There’s a bigger joke at work in Ten Years Later too, one that runs the length of the series. The creators are well aware that they’re making a sequel to a prequel in the age of constant nostalgia revivals. So, tongue firmly in cheek, they tell a story about a group of people having a hard time moving on. Katie can’t stop revisiting Coop. Lindsay can’t let go of Camp Firewood’s theater. Andy refuses to give up his Camp King glory days. Collectively, no one will accept the loss of the camp. It’s a theme that builds and builds, through all the subplots and twists and just plain bonkers developments. Ultimately, it culminates hilariously and sweetly in what could very well be a perfect conclusion to the Wet Hot trilogy.
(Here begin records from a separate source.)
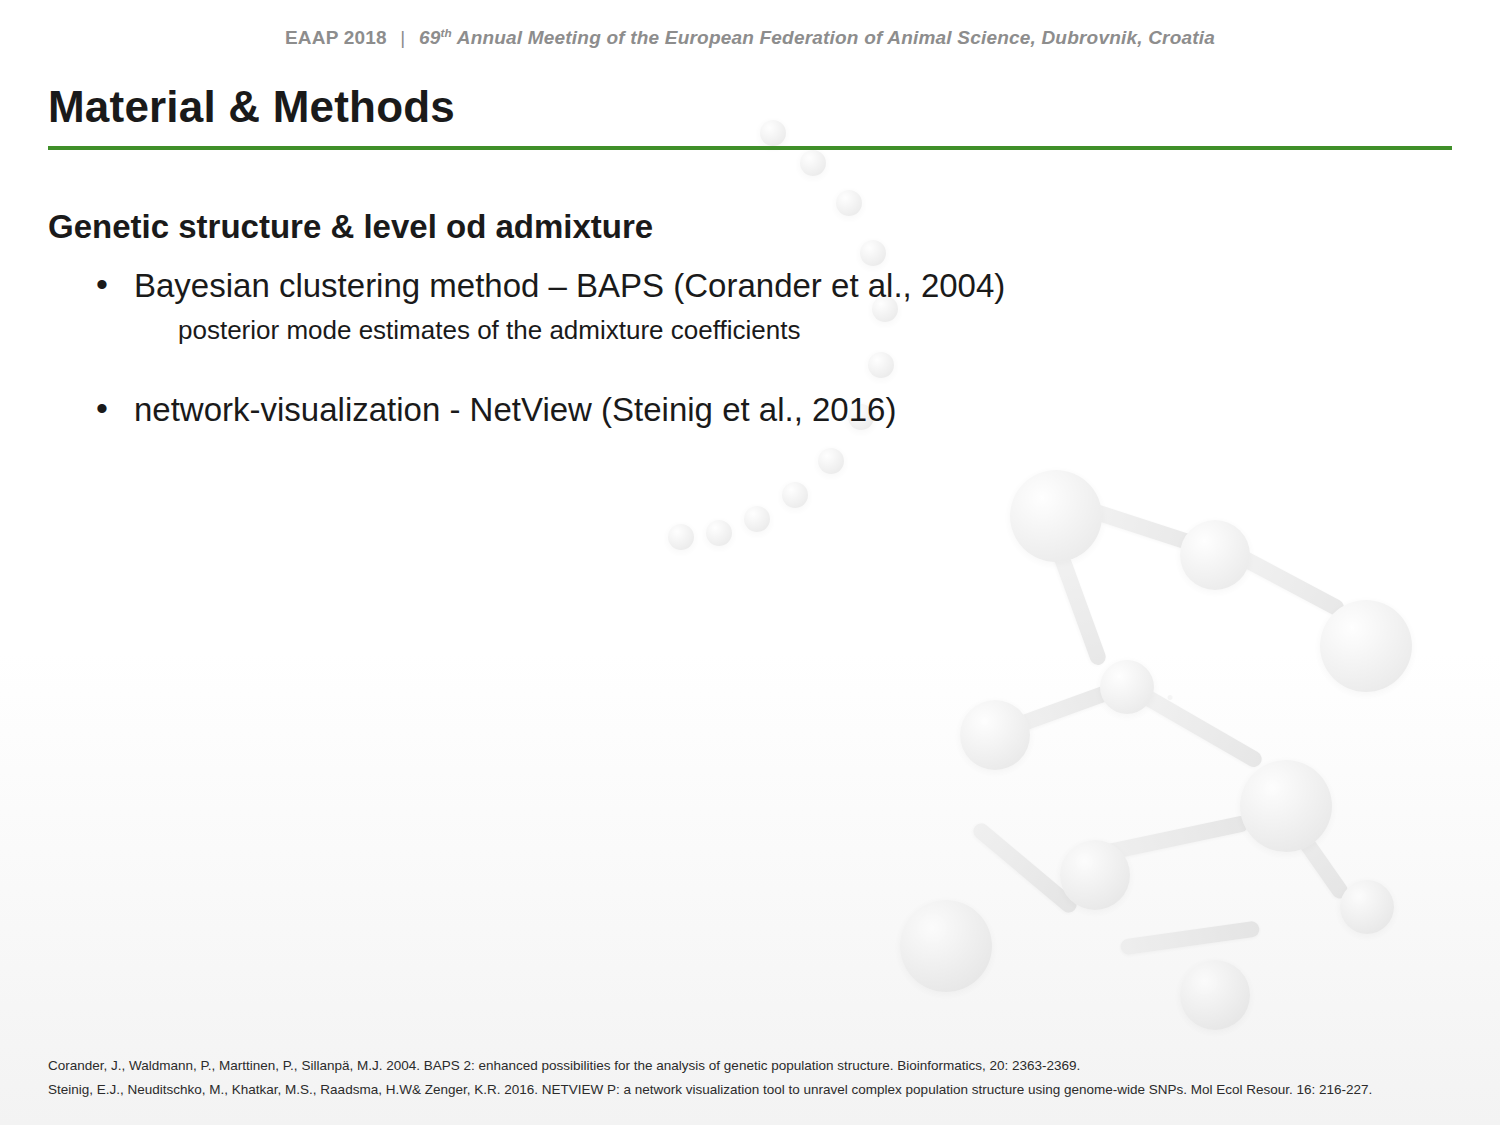EAAP 2018 | 69th Annual Meeting of the European Federation of Animal Science, Dubrovnik, Croatia
Material & Methods
Genetic structure & level od admixture
Bayesian clustering method – BAPS (Corander et al., 2004)
posterior mode estimates of the admixture coefficients
network-visualization - NetView (Steinig et al., 2016)
Corander, J., Waldmann, P., Marttinen, P., Sillanpä, M.J. 2004. BAPS 2: enhanced possibilities for the analysis of genetic population structure. Bioinformatics, 20: 2363-2369.
Steinig, E.J., Neuditschko, M., Khatkar, M.S., Raadsma, H.W& Zenger, K.R. 2016. NETVIEW P: a network visualization tool to unravel complex population structure using genome-wide SNPs. Mol Ecol Resour. 16: 216-227.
Nostalgia is built into the DNA of Wet Hot American Summer. It’s the reason the first film and its send-up of Meatballs-style sex comedies worked and the reason fan demand brought about First Day of Camp. Now, the franchise is consciously playing the very idea of its return yet again for laughs and heart. Our campers spend eight episodes mulling over their time at Camp Firewood, what it’s meant and what it will mean. There’s a palpable sense of “How the hell did we get here?” hanging over the piece. Each character, in the end, reaches his or her own conclusions. For the viewer, the answer to why and how Wet Hot had such an improbably great run isn’t important.
We should just be grateful we got to go back to camp one more time.
Wet Hot American Summer: Ten Years Later premieres Friday on Netflix.